• [Data for processing]

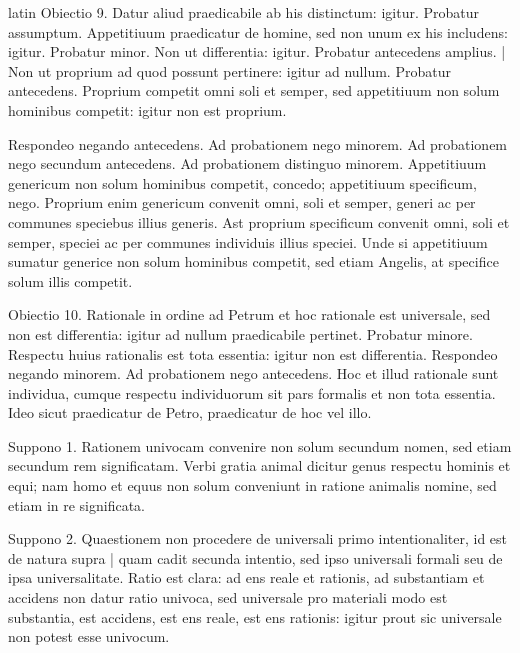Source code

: \begin{otherlanguage*}{latin}
\pstart
  Obiectio 9. Datur aliud praedicabile ab his distinctum: igitur. Probatur assumptum. Appetitiuum praedicatur de homine, sed non unum ex his includens: igitur. Probatur minor. Non ut differentia: igitur. Probatur antecedens amplius. \textnormal{|}   Non ut proprium ad quod possunt pertinere: igitur ad nullum. Probatur antecedens. Proprium competit omni soli et semper, sed appetitiuum non solum hominibus competit: igitur non est proprium. 
\pend

\pstart
  Respondeo negando antecedens. Ad probationem nego minorem. Ad probationem nego secundum antecedens. Ad probationem distinguo minorem. Appetitiuum genericum non solum hominibus competit, concedo; appetitiuum specificum, nego. Proprium enim genericum convenit omni, soli et semper, generi ac per communes speciebus illius generis. Ast proprium specificum convenit omni, soli et semper, speciei ac per communes individuis illius speciei. Unde si appetitiuum sumatur generice non solum hominibus competit, sed etiam Angelis, at specifice solum illis competit. 
\pend

\pstart
  Obiectio 10. Rationale in ordine ad Petrum et hoc rationale est universale, sed non est differentia: igitur ad nullum praedicabile pertinet. Probatur minore. Respectu huius rationalis est tota essentia: igitur non est differentia. Respondeo negando minorem. Ad probationem nego antecedens. Hoc et illud rationale sunt individua, cumque respectu individuorum sit pars formalis et non tota essentia. Ideo sicut praedicatur de Petro, praedicatur de hoc vel illo. 
\pend

        \pstart
        \pend
      
\pstart
  Suppono 1. Rationem univocam convenire non solum secundum nomen, sed etiam secundum rem significatam. Verbi gratia animal dicitur genus respectu hominis et equi; nam homo et equus non solum conveniunt in ratione animalis nomine, sed etiam in re significata. 
\pend

\pstart
  Suppono 2. Quaestionem non procedere de universali primo intentionaliter, id est de natura supra \textnormal{|} quam cadit secunda intentio, sed ipso universali formali seu de ipsa universalitate. Ratio est clara: ad ens reale et rationis, ad substantiam et accidens non datur ratio univoca, sed universale pro materiali modo est substantia, est accidens, est ens reale, est ens rationis: igitur prout sic universale non potest esse univocum. 
\pend


\end{otherlanguage*}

• [Written task] Please return every line in the data that includes the string "otherlanguage".

• [Task result]
: \begin{otherlanguage*}{latin}
\end{otherlanguage*}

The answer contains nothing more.